For Christmas this year I got my dad a new book by Stephen King, 11/26/23, about a time traveler's attempt to stop the assassination of JFK (and named after the on date which it occurred). After he finished it, he recommended I read it. I started it, and found it was actually pretty good. The book is partly historical fiction, and it touches on a lot of ideas we have been talking about when we discuss the social conditions of life in the 60's. One particular passage struck me as being extremely relevant, both to what we have been discussing recently in class and to a theme I had thought about myself in the past. The author is talking about the restrooms at a gas station in North Carolina:
"The third sign was an arrow on a stick. It pointed toward the brush covered slope behind the station. It said COLORED. Curious, I walked down the path... There was no facility. What I found at the end of the path was a narrow stream with a board laid across it on a couple of crumbling concrete posts.... If I ever gave you the idea that 1958's all Andy-n-Opie, remember the path, okay? the one lined with poison ivy. And the board over the stream."
I noticed this passage specifically because earlier in the book, I did notice how positive King was about almost everything in the past, how he seemed to portray the 1960's as some sort of utopia when people were friendlier, there was no such thing as airport security, and everything was basically perfect.
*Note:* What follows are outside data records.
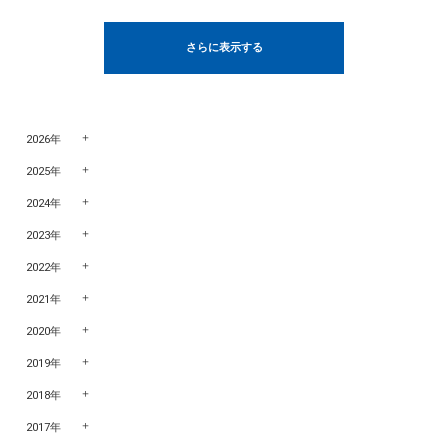
さらに表示する
2026年
2025年
2024年
2023年
2022年
2021年
2020年
2019年
2018年
2017年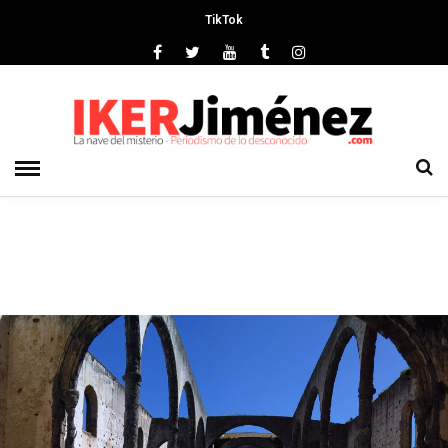
TikTok
Deprecated
: preg_replace(): Passing null to parameter #3 ($subject)
of type array|string is deprecated in
/srv/vhost/ikerjimenez.com/home/html/wp-
content/plugins/wordfence/vendor/wordfence/wf-
waf/src/lib/rules.php
on line
1896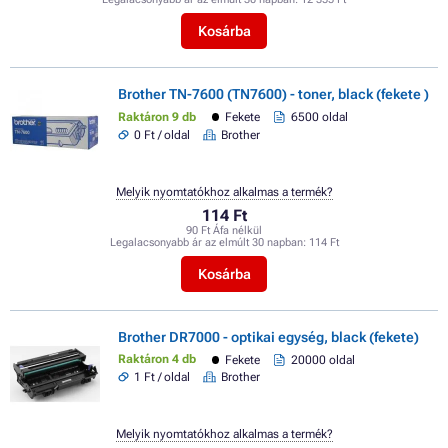
Kosárba
Brother TN-7600 (TN7600) - toner, black (fekete )
Raktáron 9 db
Fekete
6500 oldal
0 Ft / oldal
Brother
Melyik nyomtatókhoz alkalmas a termék?
114 Ft
90 Ft Áfa nélkül
Legalacsonyabb ár az elmúlt 30 napban:
114 Ft
Kosárba
Brother DR7000 - optikai egység, black (fekete)
Raktáron 4 db
Fekete
20000 oldal
1 Ft / oldal
Brother
Melyik nyomtatókhoz alkalmas a termék?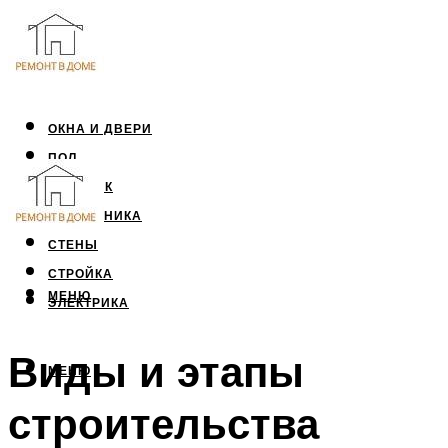
ОКНА И ДВЕРИ
ПОЛ
ПОТОЛОК
САНТЕХНИКА
СТЕНЫ
СТРОЙКА
МЕНЮ
ЭЛЕКТРИКА
Виды и этапы
МЕНЮ
строительства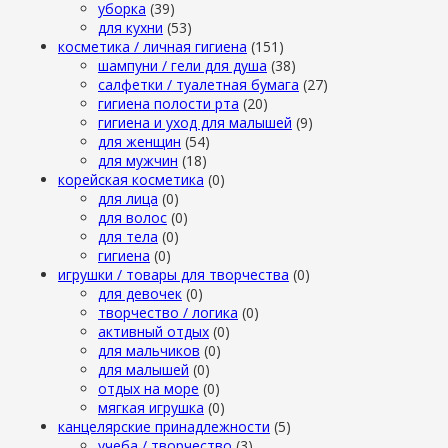
уборка
(39)
для кухни
(53)
косметика / личная гигиена
(151)
шампуни / гели для душа
(38)
салфетки / туалетная бумага
(27)
гигиена полости рта
(20)
гигиена и уход для малышей
(9)
для женщин
(54)
для мужчин
(18)
корейская косметика
(0)
для лица
(0)
для волос
(0)
для тела
(0)
гигиена
(0)
игрушки / товары для творчества
(0)
для девочек
(0)
творчество / логика
(0)
активный отдых
(0)
для мальчиков
(0)
для малышей
(0)
отдых на море
(0)
мягкая игрушка
(0)
канцелярские принадлежности
(5)
учеба / творчество
(3)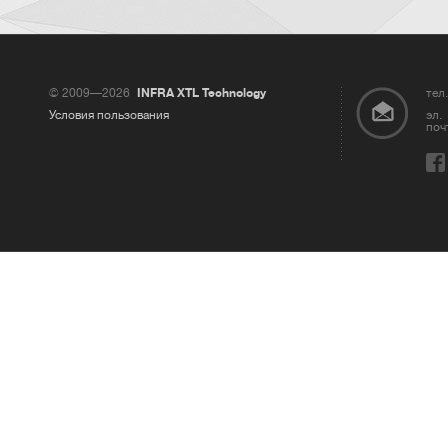
© 2009—2026
INFRA XTL Technology
тел.
Условия пользования
эл.
поч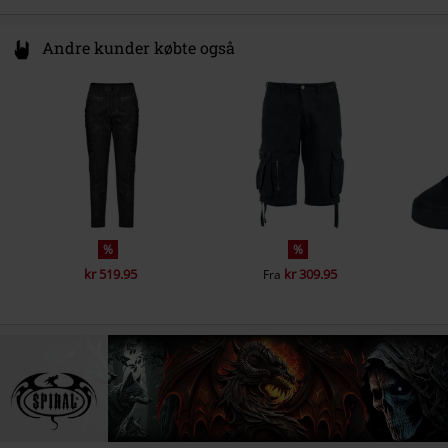
Andre kunder købte også
%
%
kr 519.95
kr 309.95
Fra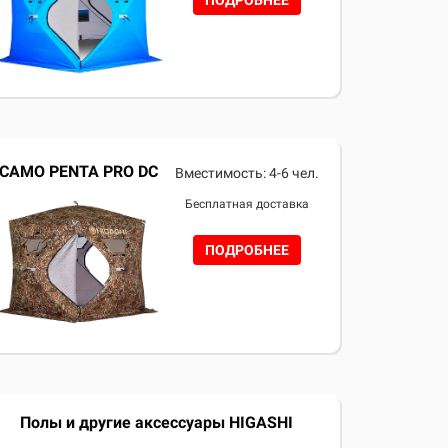
ПОДРОБНЕЕ
CAMO PENTA PRO DC
Вместимость: 4-6 чел.
Бесплатная доставка
ПОДРОБНЕЕ
Полы и другие аксессуары HIGASHI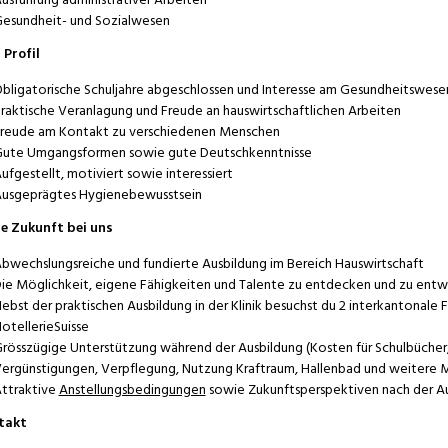
esundheit- und Sozialwesen
 Profil
bligatorische Schuljahre abgeschlossen und Interesse am Gesundheitswese
raktische Veranlagung und Freude an hauswirtschaftlichen Arbeiten
reude am Kontakt zu verschiedenen Menschen
ute Umgangsformen sowie gute Deutschkenntnisse
ufgestellt, motiviert sowie interessiert
usgeprägtes Hygienebewusstsein
e Zukunft bei uns
bwechslungsreiche und fundierte Ausbildung im Bereich Hauswirtschaft
ie Möglichkeit, eigene Fähigkeiten und Talente zu entdecken und zu entw
ebst der praktischen Ausbildung in der Klinik besuchst du 2 interkantonale 
otellerieSuisse
rösszügige Unterstützung während der Ausbildung (Kosten für Schulbücher,
ergünstigungen, Verpflegung, Nutzung Kraftraum, Hallenbad und weitere 
ttraktive
Anstellungsbedingungen
sowie Zukunftsperspektiven nach der A
takt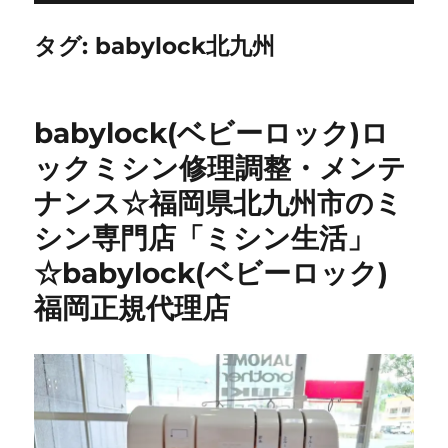
タグ:
babylock北九州
babylock(ベビーロック)ロ
ックミシン修理調整・メンテ
ナンス☆福岡県北九州市のミ
シン専門店「ミシン生活」
☆babylock(ベビーロック)
福岡正規代理店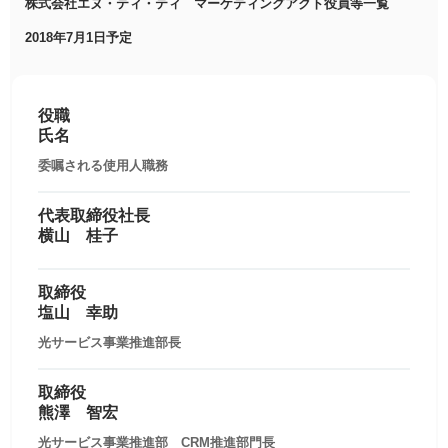
株式会社エヌ・ティ・ティ マーケティングアクト役員等一覧
2018年7月1日予定
役職
氏名
委嘱される使用人職務
代表取締役社長
横山 桂子
取締役
塩山 幸助
光サービス事業推進部長
取締役
熊澤 智宏
光サービス事業推進部 CRM推進部門長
The very first thing the main character does when he comes to the past is buy a root beer float, which he described as one of the greatest things his 21st century taste buds had ever tasted. It had started to bug me. Nostalgia is part of being human, and people always yearn for the past, but it seems to me that nostalgia often leads to the belief that everything was better in the past; that back in the day, things worked the way they should. Sentiments like that have always bugged me. They simplify events, and rely on cliches as proof. As King points out, there were serious problems with society in which significant progress has been since "The good old days". Root beer floats may have tasted better, but is that important if a chunk of the population can't buy that float from the same counter as the rest? It's my personal belief that, despite worries about climate change, societal decline, swine flu, or anything else, the world is steadily becoming a better place.